Murray’s problems are unique to him, but for Seattle voters, having a mayor leave office before starting a second term is nothing new. Seattle has churned through a lot of different leaders in recent years. Next month, voters there will elect their fourth new mayor in as many elections.
Why are Seattleites so unhappy with their political leadership? Unemployment is well below 4 percent, with a talent war in the tech sector, and nearly 2,000 people are moving to Seattle a month, making it the fastest-growing big city in the country. The simple explanation for voters’ dissatisfaction is that with growth comes challenges. “Our city is thriving, but it’s also changing rapidly,” says Maggie Humphreys, president of the National Women’s Political Caucus of Washington. “Huge new challenges for transportation and housing and growth management have forced us to have a conversation about where we see ourselves as a city.”
The problems of growth are good ones to have, but they can still be unsettling. Take rising home prices. Seattle has led the nation over the past year. House prices were averaging around $500,000 just three years ago; now, they’re well above $700,000. Rents have also shot up nearly 60 percent over the past six years. This rapid price rise has contributed to the city’s serious problems with homelessness.
Then there’s traffic.
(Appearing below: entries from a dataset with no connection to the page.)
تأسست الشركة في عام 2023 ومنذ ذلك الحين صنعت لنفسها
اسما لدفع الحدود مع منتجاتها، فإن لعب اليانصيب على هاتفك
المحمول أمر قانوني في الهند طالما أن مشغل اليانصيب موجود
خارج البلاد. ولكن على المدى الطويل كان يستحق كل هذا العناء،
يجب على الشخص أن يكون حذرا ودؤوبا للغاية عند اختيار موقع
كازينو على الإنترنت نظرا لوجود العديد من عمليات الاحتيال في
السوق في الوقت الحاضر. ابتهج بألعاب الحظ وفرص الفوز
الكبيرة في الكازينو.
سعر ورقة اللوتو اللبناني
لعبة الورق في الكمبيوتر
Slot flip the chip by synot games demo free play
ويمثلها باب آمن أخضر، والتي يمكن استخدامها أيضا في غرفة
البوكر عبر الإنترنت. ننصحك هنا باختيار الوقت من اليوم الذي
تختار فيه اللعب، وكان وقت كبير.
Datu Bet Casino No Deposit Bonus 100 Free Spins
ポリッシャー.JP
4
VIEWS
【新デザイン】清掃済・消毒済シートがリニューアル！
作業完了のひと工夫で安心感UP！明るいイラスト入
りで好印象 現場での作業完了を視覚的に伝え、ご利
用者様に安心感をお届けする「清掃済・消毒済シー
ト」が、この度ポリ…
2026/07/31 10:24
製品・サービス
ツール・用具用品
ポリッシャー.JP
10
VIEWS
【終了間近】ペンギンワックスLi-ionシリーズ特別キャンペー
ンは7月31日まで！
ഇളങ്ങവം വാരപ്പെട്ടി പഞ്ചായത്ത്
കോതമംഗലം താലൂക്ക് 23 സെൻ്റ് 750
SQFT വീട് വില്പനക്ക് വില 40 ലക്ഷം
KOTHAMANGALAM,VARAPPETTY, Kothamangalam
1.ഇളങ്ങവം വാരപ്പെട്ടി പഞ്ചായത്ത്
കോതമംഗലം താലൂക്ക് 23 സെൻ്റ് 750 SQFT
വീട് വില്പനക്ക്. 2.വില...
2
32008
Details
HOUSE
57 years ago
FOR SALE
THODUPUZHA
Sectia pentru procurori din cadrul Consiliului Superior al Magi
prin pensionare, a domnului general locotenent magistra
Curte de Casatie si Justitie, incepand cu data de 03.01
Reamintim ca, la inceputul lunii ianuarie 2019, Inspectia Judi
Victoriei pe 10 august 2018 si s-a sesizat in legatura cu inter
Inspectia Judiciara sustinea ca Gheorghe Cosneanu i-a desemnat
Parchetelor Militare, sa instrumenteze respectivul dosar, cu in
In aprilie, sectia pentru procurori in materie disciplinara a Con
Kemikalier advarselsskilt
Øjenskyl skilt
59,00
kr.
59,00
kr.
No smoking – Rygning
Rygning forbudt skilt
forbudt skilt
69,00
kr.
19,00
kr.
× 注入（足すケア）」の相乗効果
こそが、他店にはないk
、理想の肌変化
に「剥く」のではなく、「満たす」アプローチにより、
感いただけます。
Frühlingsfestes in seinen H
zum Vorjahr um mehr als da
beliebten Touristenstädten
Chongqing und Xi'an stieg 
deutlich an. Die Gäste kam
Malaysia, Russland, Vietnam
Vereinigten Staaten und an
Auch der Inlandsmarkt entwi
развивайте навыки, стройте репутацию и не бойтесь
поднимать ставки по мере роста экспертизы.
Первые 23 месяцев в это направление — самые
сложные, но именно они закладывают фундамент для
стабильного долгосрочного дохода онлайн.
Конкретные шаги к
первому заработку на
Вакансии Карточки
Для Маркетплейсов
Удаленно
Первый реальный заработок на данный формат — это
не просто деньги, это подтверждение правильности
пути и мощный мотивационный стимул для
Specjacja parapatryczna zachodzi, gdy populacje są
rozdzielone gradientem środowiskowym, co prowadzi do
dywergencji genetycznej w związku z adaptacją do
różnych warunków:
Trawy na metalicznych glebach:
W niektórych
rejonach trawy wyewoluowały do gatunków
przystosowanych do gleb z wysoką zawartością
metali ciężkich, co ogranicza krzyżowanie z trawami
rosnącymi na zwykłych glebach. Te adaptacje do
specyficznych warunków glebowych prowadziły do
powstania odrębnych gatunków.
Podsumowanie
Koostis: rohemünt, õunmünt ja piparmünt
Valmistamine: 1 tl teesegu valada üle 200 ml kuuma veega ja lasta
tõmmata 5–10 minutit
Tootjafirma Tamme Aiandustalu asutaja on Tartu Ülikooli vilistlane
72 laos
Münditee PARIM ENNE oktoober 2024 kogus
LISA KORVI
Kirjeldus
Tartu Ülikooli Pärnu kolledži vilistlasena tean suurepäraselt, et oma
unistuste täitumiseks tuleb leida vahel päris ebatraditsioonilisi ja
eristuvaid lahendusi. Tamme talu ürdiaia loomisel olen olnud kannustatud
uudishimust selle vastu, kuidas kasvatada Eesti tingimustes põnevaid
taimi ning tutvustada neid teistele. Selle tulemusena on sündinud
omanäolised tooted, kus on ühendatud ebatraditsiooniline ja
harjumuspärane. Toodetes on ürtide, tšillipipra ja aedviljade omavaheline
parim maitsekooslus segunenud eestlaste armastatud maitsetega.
It has long been a source of complaint in Seattle, but now it’s inescapable with the extra people pouring in each month. “With constant change, we don’t have the continuity in leadership we once had,” says Peter Steinbrueck, a former member of the city council. “The growth dynamic is increasing the division between those who are doing very well and those who are struggling.”
Indeed, glaring income inequality is offending voters in a city with a proud populist tradition, as well as the progressive sensibilities of most of Seattle’s many newcomers, whose loyalties are up for grabs. “We have a very progressive population, and there’s a lot of change all at once,” says Don Blakeney, vice president of the Downtown Seattle Association. “We’re a challenging city to govern.”
Seattle’s mayoral turnover dates back to 1989. Five different mayors have been elected since then. By comparison, Chicago has had two. Seattle’s experience is exceptional, especially given that most big-city mayors will be re-elected this year.
One thing is certain: Seattle is about to elect its first woman mayor since the 1920s. The choice is between former prosecutor Jenny Durkan and activist Cary Moon. One of them may reap the political benefits of presiding over a booming city. “Maybe Jenny Durkan gets elected and stays for 20 years,” says Chris Evans, a former Washington state GOP chair. But then again, maybe not.